Turn the lines of all the items below into one numbered list, leaving out blank lines and the pictures.

**Lens distortion parameter data:**

┌────────

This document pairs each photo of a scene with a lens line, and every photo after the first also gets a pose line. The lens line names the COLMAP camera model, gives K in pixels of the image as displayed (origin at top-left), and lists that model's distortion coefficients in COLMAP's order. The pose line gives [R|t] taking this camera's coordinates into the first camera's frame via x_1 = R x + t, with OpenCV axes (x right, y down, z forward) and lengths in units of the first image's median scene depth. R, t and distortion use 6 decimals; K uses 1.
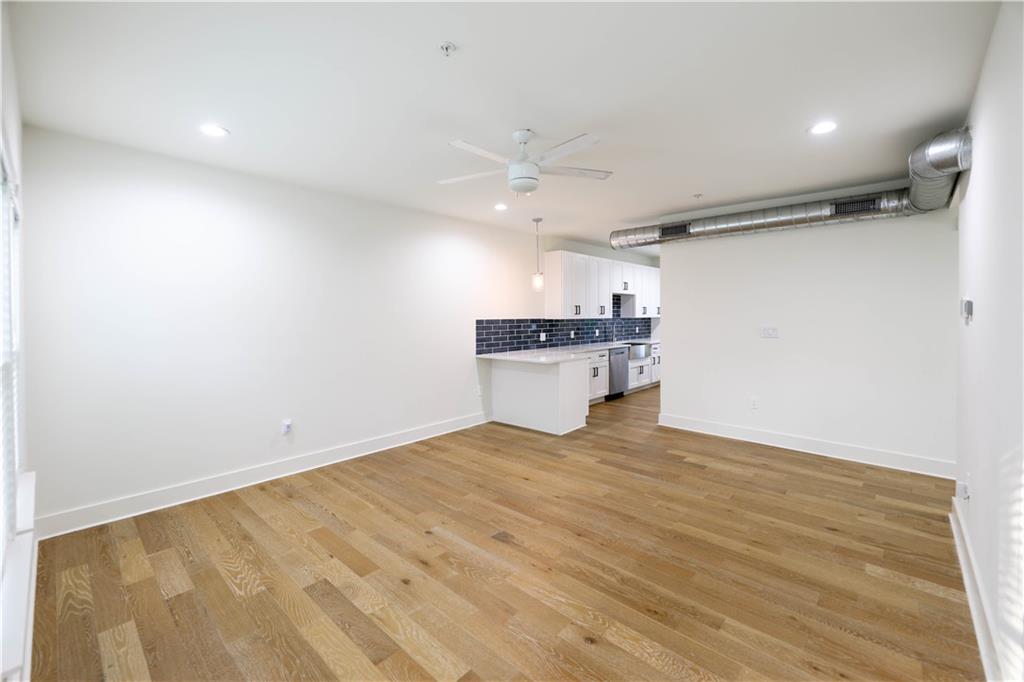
lens RADIAL K [[420.7, 0, 507.9], [0, 420.7, 317.4], [0, 0, 1]] dist [-0.001183, -0.000184]
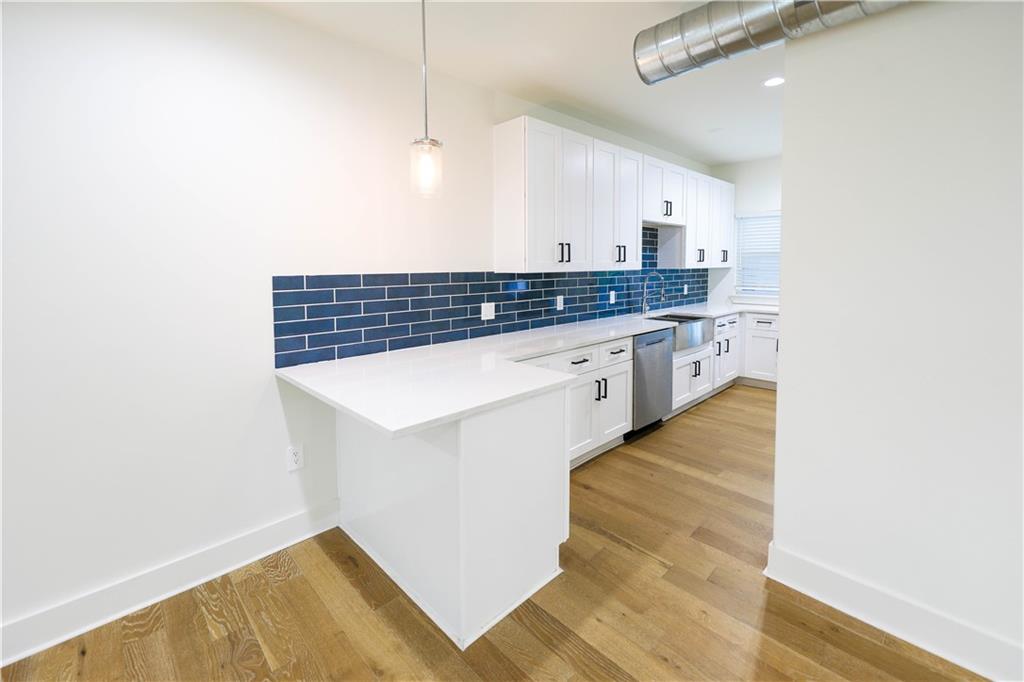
lens RADIAL K [[450.3, 0, 509.7], [0, 450.3, 283.9], [0, 0, 1]] dist [-0.000296, 0.000013]
pose [[0.998888, 0.000343, -0.047146, 0.130633], [0.001394, 0.999322, 0.036802, -0.001791], [0.047127, -0.036826, 0.998210, 0.511194]]
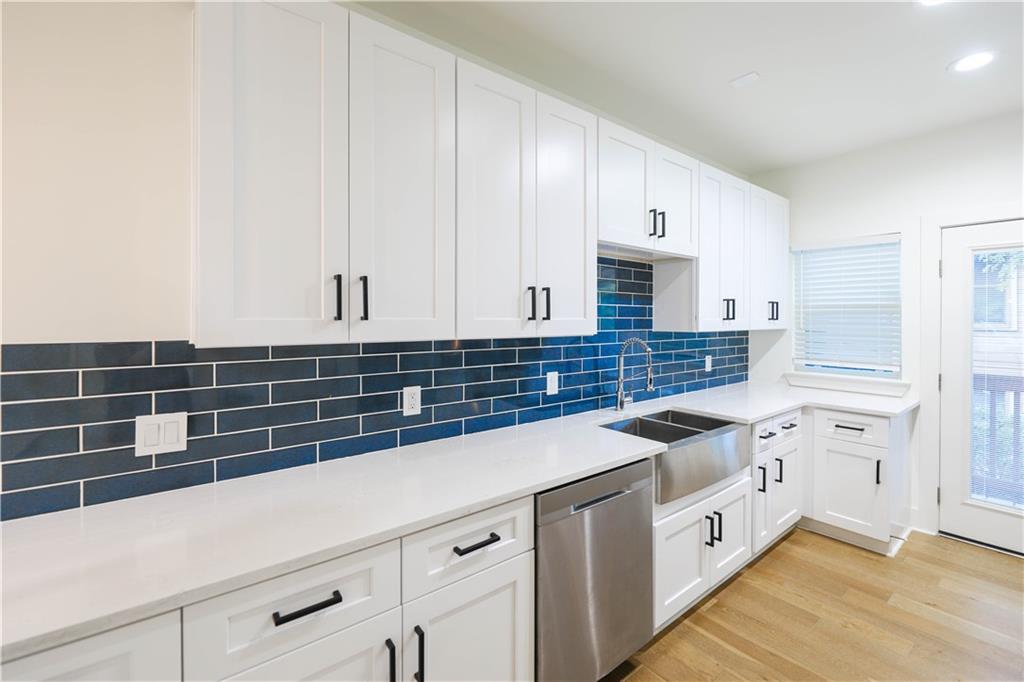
lens RADIAL K [[420.7, 0, 507.9], [0, 420.7, 317.4], [0, 0, 1]] dist [-0.001183, -0.000184]
pose [[0.983629, 0.003505, -0.180170, 0.277632], [-0.006034, 0.999891, -0.013488, -0.006189], [0.180103, 0.014354, 0.983543, 0.838536]]
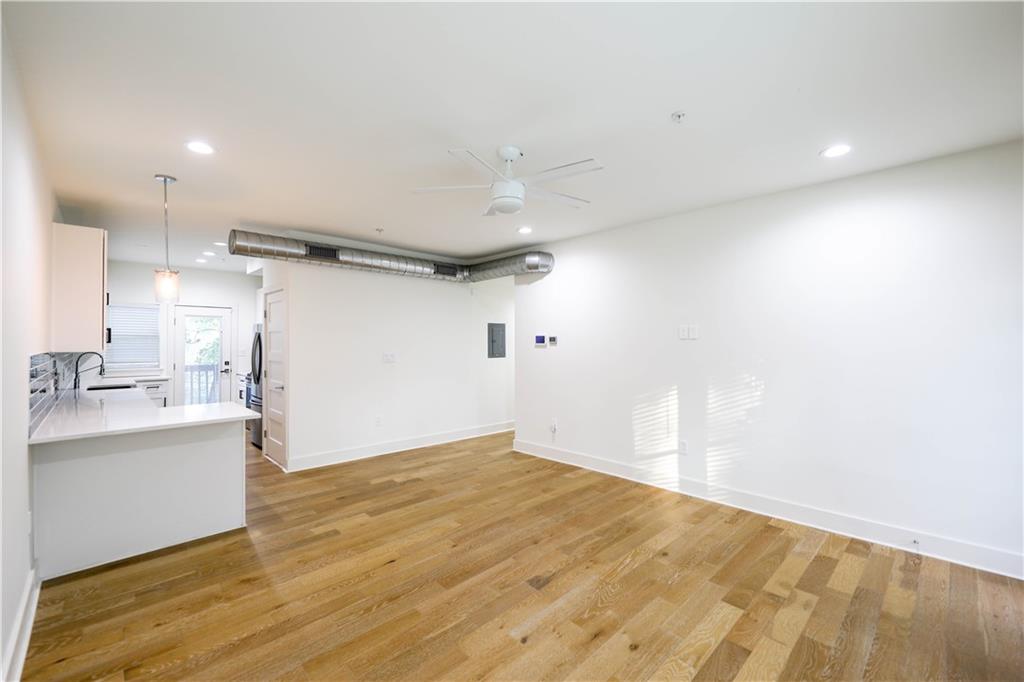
lens RADIAL K [[425.1, 0, 512.0], [0, 425.1, 341.0], [0, 0, 1]] dist [0.001357, 0.000086]
pose [[0.067164, 0.001366, 0.997741, -0.392802], [0.008122, 0.999965, -0.001915, -0.005182], [-0.997709, 0.008232, 0.067151, 0.405724]]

└────────

**Expected answer:**
1. This document pairs each photo of a scene with a lens line, and every photo after the first also gets a pose line. The lens line names the COLMAP camera model, gives K in pixels of the image as displayed (origin at top-left), and lists that model's distortion coefficients in COLMAP's order. The pose line gives [R|t] taking this camera's coordinates into the first camera's frame via x_1 = R x + t, with OpenCV axes (x right, y down, z forward) and lengths in units of the first image's median scene depth. R, t and distortion use 6 decimals; K uses 1.
2. lens RADIAL K [[420.7, 0, 507.9], [0, 420.7, 317.4], [0, 0, 1]] dist [-0.001183, -0.000184]
3. lens RADIAL K [[450.3, 0, 509.7], [0, 450.3, 283.9], [0, 0, 1]] dist [-0.000296, 0.000013]
4. pose [[0.998888, 0.000343, -0.047146, 0.130633], [0.001394, 0.999322, 0.036802, -0.001791], [0.047127, -0.036826, 0.998210, 0.511194]]
5. lens RADIAL K [[420.7, 0, 507.9], [0, 420.7, 317.4], [0, 0, 1]] dist [-0.001183, -0.000184]
6. pose [[0.983629, 0.003505, -0.180170, 0.277632], [-0.006034, 0.999891, -0.013488, -0.006189], [0.180103, 0.014354, 0.983543, 0.838536]]
7. lens RADIAL K [[425.1, 0, 512.0], [0, 425.1, 341.0], [0, 0, 1]] dist [0.001357, 0.000086]
8. pose [[0.067164, 0.001366, 0.997741, -0.392802], [0.008122, 0.999965, -0.001915, -0.005182], [-0.997709, 0.008232, 0.067151, 0.405724]]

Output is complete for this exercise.